**Exercise A:** In the forum thread about Stan development priorities, which library does Sebastian tell Charles is what he wants?
**Exercise B:** Pick up the forum thread about Stan development priorities from its last sentence and keep writing it.

**Document text:**

============================================================

It’ll take awhile to get 3 more orders of magnitude, but in the meantime I’ll take what I can get, which is why all avenues are important, including brute force, approximate models, and approximate algorithms.

  • The reason I’d like to fit the Monster model (from my 1996 paper with Bois and Jiang) in Stan is that I used it as a teaching example, and it’s worked well in that capacity for many different audiences. So it would be wonderful if, after hearing the Monster lecture, students could go home and fit the model themselves in Stan, play around with the model and data, simulate fake data, etc.

  • The birthday model is another popular example, and it’s on the cover of BDA. Again, it will be great if the model can be fit directly in Stan, for a few reasons: First, the model has problems and I’d like to improve it. Second, the model has other applications than birthdays. Third, I know that we’re working on improved computation for Gaussian process models, and this is a great demonstration example.

  • For the Stan cloud thing, I’m very happy with what Rstudio implemented: https://statmodeling.stat.columbia.edu/2018/10/12/stan-on-the-web-for-free-thanks-to-rstudio/
    If paying for cycles is an issue, I’d be happy with a demonstration version. This is not a high priority for me but I wouldn’t be surprised if at some point it will happen, given how much software is runnable on the web right now.

1 Like

Hi Charles!

I just looked once more and you are right - KINSOL is what you want. That one uses Newton or Picard iterations. Before investing too much work you could poke around with their examples? Maybe one of these can be shaped to sizes you are interesting in to see if KINSOL is worthwhile to follow up?

Sebastian

Sounds good. Last time I gave this a try, I struggled a bit with KINSOL’s API, but I’ll take another dive and work through their examples.

Yeah… not surprising that you struggle with that old C library beast… but that’s why I say to modify their examples first. That is hopefully a lot easier and you should get out of that already an answer if it is worthwhile to do the work.

So what do you want to prioritize?

How is this not saying do them all at once?

We’re blocked on that because nobody other than you understands the model or the data. If you can write the model down as a sequence of sampling statements (LaTeX or chalkboard is fine) and write the diff eqs down, and you can get the data into an R list, then I’d be happy to code it and fit it.

I’m not sure how to measure popularity, but setting that aside, we just need programming effort in order to be able to scale GPs. The design’s been done since last summer in Helsinki.

Then there was the approximation that Aki’s team was working on. Did you not like that one? It could fit the birthday problem in Stan, just not the exact same GP.

Anyway, my basic point is that we can’t work on every avenue—we need to prioritize. Personally, I’d rather prioritize the engineering we know how to do, like scaling GPs. I’m not sure what Andrew wants to prioritze.

1 Like

Hi, see responses below.
Andrew

andrewgelman:
but in the meantime I’ll take what I can get, which is why all avenues are important, including brute force, approximate models, and approximate algorithms.

How is this not saying do them all at once?

I do want to do all these at once, but as part of solving this problem, not as part of core Stan. Considering the three items I listed above:

(a) Brute force: That’s existing Stan features such as MPI and GPU, and to-be-implemented features such as improved adaptation and hard-coding of certain hierarchical models.

(b) Approximate models: That uses existing Stan also. “Approximate models” is what people do all the time, when they want to fit big model X, but that would be too slow so they fit smaller model Y.

============================================================

Saved data entries:
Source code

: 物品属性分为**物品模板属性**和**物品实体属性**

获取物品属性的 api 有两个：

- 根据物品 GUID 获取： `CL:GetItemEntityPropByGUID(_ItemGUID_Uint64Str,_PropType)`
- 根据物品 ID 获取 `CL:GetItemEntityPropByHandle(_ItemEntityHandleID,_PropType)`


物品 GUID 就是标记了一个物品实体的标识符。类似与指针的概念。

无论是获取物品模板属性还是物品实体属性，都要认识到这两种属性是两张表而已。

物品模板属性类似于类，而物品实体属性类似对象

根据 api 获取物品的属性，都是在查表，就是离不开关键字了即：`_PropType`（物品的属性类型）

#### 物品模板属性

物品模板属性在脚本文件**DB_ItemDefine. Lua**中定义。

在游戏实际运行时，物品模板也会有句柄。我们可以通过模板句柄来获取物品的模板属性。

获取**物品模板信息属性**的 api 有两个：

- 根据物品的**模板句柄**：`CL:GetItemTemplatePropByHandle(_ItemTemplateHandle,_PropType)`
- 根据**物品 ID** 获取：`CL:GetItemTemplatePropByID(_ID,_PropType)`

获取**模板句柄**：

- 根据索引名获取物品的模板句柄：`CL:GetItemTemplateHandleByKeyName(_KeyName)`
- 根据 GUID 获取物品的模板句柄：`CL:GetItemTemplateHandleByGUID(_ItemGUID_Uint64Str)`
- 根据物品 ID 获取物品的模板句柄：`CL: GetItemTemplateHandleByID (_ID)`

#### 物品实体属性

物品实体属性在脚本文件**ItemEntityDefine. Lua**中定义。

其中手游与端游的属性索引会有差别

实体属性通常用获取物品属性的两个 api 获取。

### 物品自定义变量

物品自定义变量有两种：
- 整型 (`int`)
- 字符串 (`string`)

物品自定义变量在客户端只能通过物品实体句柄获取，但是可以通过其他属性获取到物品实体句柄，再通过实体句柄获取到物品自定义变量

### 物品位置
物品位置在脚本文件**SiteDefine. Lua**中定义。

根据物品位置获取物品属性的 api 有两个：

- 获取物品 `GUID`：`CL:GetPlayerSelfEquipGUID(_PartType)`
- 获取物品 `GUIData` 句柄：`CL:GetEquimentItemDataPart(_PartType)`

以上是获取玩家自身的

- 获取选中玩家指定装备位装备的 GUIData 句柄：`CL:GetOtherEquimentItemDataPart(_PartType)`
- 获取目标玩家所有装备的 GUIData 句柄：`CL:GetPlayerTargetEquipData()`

============================================================

**Answer A:** KINSOL, which uses Newton or Picard iterations.

**Answer B:**
(c) Approximate algorithms: The plan is to implement these outside of Stan (with the exception of ADVI which is already in Stan), for example in R calling Stan, and then if they work well on these real problems, we might want to put them into Stan or build more formal R and Python wrappers for them.

I think it’s ok to do (a), (b), and (c) at once:

(a) is already being done by Stan developers

(b) is already being done by Stan users

(c) we will do as needed

andrewgelman:
The reason I’d like to fit the Monster model

We’re blocked on that because nobody other than you understands the model or the data. If you can write the model down as a sequence of sampling statements (LaTeX or chalkboard is fine) and write the diff eqs down, and you can get the data into an R list, then I’d be happy to code it and fit it.

It might make sense for me to do this with Charles when he returns in the fall, as he has experience with these differential equation models.

andrewgelman:
The birthday model is another popular example,

I’m not sure how to measure popularity, but setting that aside, we just need programming effort in order to be able to scale GPs. The design’s been done since last summer in Helsinki.

Then there was the approximation that Aki’s team was working on. Did you not like that one? It could fit the birthday problem in Stan, just not the exact same GP.

Aki and I discussed this. It’s not urgent, we can just talk about it during our next visit to NY.

Anyway, my basic point is that we can’t work on every avenue—we need to prioritize. Personally, I’d rather prioritize the engineering we know how to do, like scaling GPs. I’m not sure what Andrew wants to prioritze.

I support your thoughts on priorities for Stan engineering. I also like application-driven projects. There are people whose focus it is to get these hierarchical models running faster, they can do what is necessary. If at some point there are internal Stan improvements that could help a lot, then we could discuss priorities. But at this point I think that the scheduled improvements in Stan computing and Stan language will help in this and other problems.

It might make sense for me to do this with Charles when he returns in the fall, as he has experience with these differential equation models.

Happy to do it!

I get confused when I see things like the above followed by things ike the below:

My main concern is about opportunity costs of staffing. Any time spent on approximation algorithms is time we don’t spend on MCMC.

By “core Stan” do you mean the C++ in the math, stan, and cmdstan repos? The line that’s expensive to cross is releasing things to users you want to support. If we do that as part of Stan (including in RStan or another package we support like loo), it’s a commitment to our users.

Is anything urgent?

That’s usually where I need to start before thinking about generalizations.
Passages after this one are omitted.